Tadilat ile Yıkım Arasındaki İlliyet Bağı Tartışması
Avukat Şen, Gaziantep’in Nurdağı ilçesinde yıkılan bir apartmanın davasını örnek göstererek, İslahiye’de görülen davada yapılan ek bilirkişi incelemesi sonucunda tadilat ile yıkım arasında illiyet bağının bulunmadığını hatırlattı. Şen, KTÜ raporunun eksik ve hatalı olduğunu, bu rapor üzerinden sanıklara asli kusur isnat edilmesinin hukuka aykırı olduğunu savundu.
Asli Kusur Tespiti Mahkemeye Ait
Ersan Şen, bilirkişilerin yalnızca teknik değerlendirme yapabileceğini, asli veya tali kusur tespitinin mahkemenin yetkisinde olduğunu vurguladı. Türk Ceza Kanunu’nun 22. maddesine atıfta bulunan Şen, KTÜ raporunda bu sınırın aşıldığını belirtti.
Şen, alkollü sürücü örneği üzerinden açıklama yaparak, ruhsatsız tadilat yapılmasının otomatik olarak yıkımdan sorumlu tutulmayı gerektirmediğini dile getirdi.
İTÜ ve ODTÜ Raporları Sanıklar Lehine
Ezgi Apartmanı dosyasına daha sonra giren İstanbul Teknik Üniversitesi (İTÜ) ve Orta Doğu Teknik Üniversitesi (ODTÜ) raporları, yapılan tadilatların binanın yıkımına neden olmadığını açıkça ortaya koydu. Avukat Şen, KTÜ raporunun bu soruya net yanıt vermediğini ve bu nedenle eksik olduğunu ifade etti.

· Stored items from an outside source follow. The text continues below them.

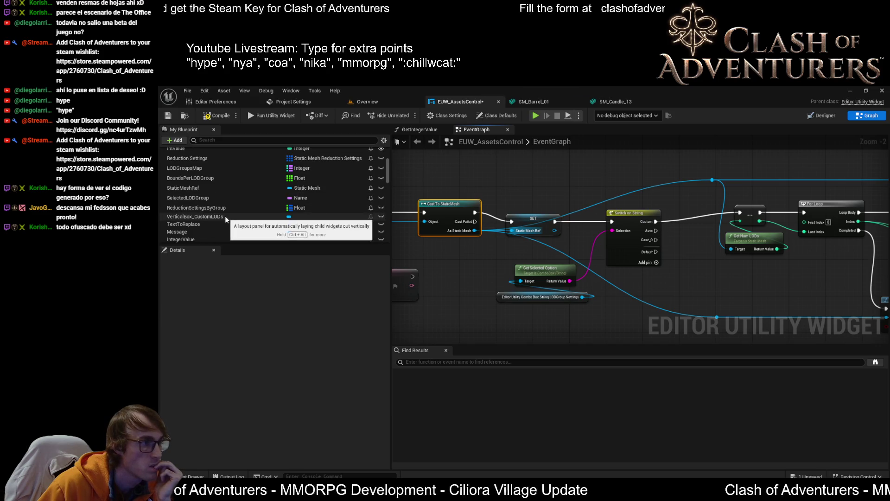
{"action": "mouse_move", "coordinate": [193, 188]}
{"action": "left_mouse_down"}
{"action": "mouse_move", "coordinate": [733, 289]}
{"action": "mouse_move", "coordinate": [778, 277]}
{"action": "mouse_move", "coordinate": [762, 238]}
{"action": "mouse_move", "coordinate": [727, 273]}
{"action": "mouse_move", "coordinate": [726, 264]}
{"action": "left_mouse_up"}
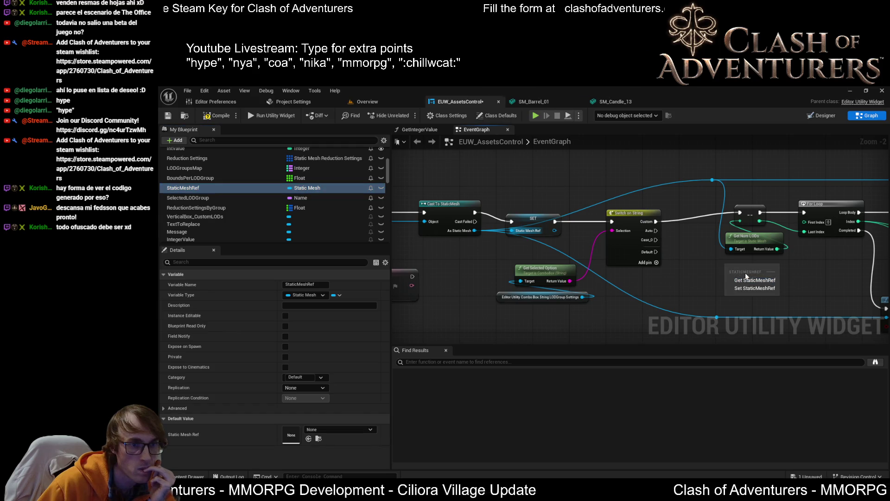
{"action": "left_click", "coordinate": [755, 278]}
{"action": "scroll", "coordinate": [635, 243], "scroll_direction": "up", "scroll_amount": 1}
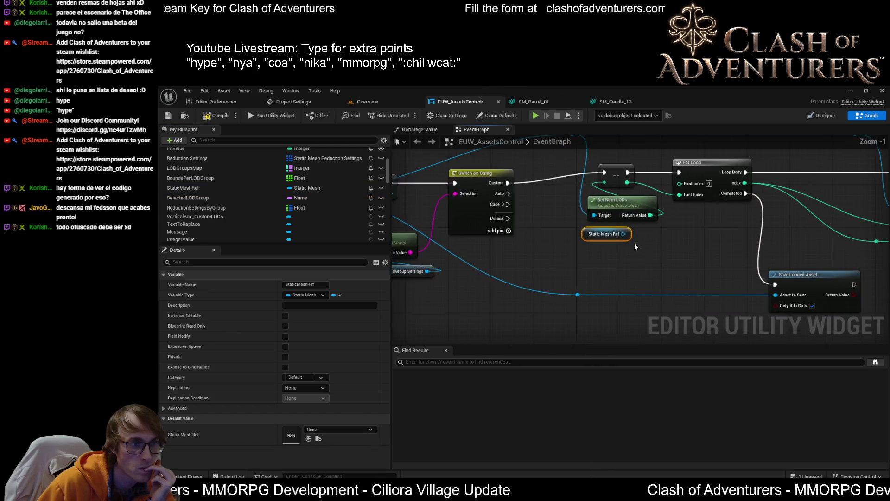
{"action": "mouse_move", "coordinate": [623, 237]}
{"action": "left_mouse_down"}
{"action": "mouse_move", "coordinate": [631, 236]}
{"action": "mouse_move", "coordinate": [594, 215]}
{"action": "mouse_move", "coordinate": [613, 235]}
{"action": "mouse_move", "coordinate": [592, 258]}
{"action": "left_mouse_up"}
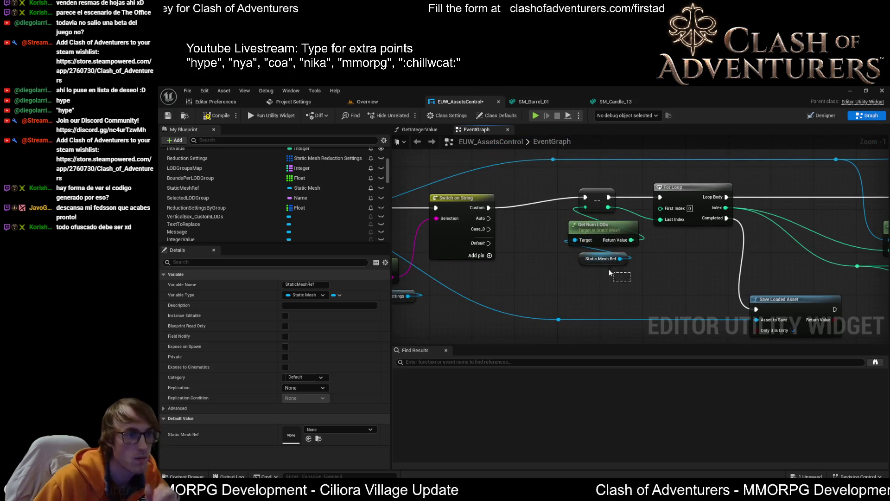
Step: Paste another StaticMeshRef getter and wire it into Get Num Sections' target
{"action": "left_click_drag", "start_coordinate": [737, 249], "coordinate": [608, 249]}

Tutukluluk Hâli Devam Ediyor
Tüm bu raporlara rağmen sanıkların tutukluluk halinin devam ettiğini belirten Şen, “Tutuklama tedbiri için kuvvetli suç şüphesini gösteren somut deliller bulunmamaktadır. Bilirkişi raporları delilleri değerlendirme aracıdır ve son gelen raporlar açıkça lehimizedir. İtirazlarımız sürüyor, süreç devam edecek” dedi.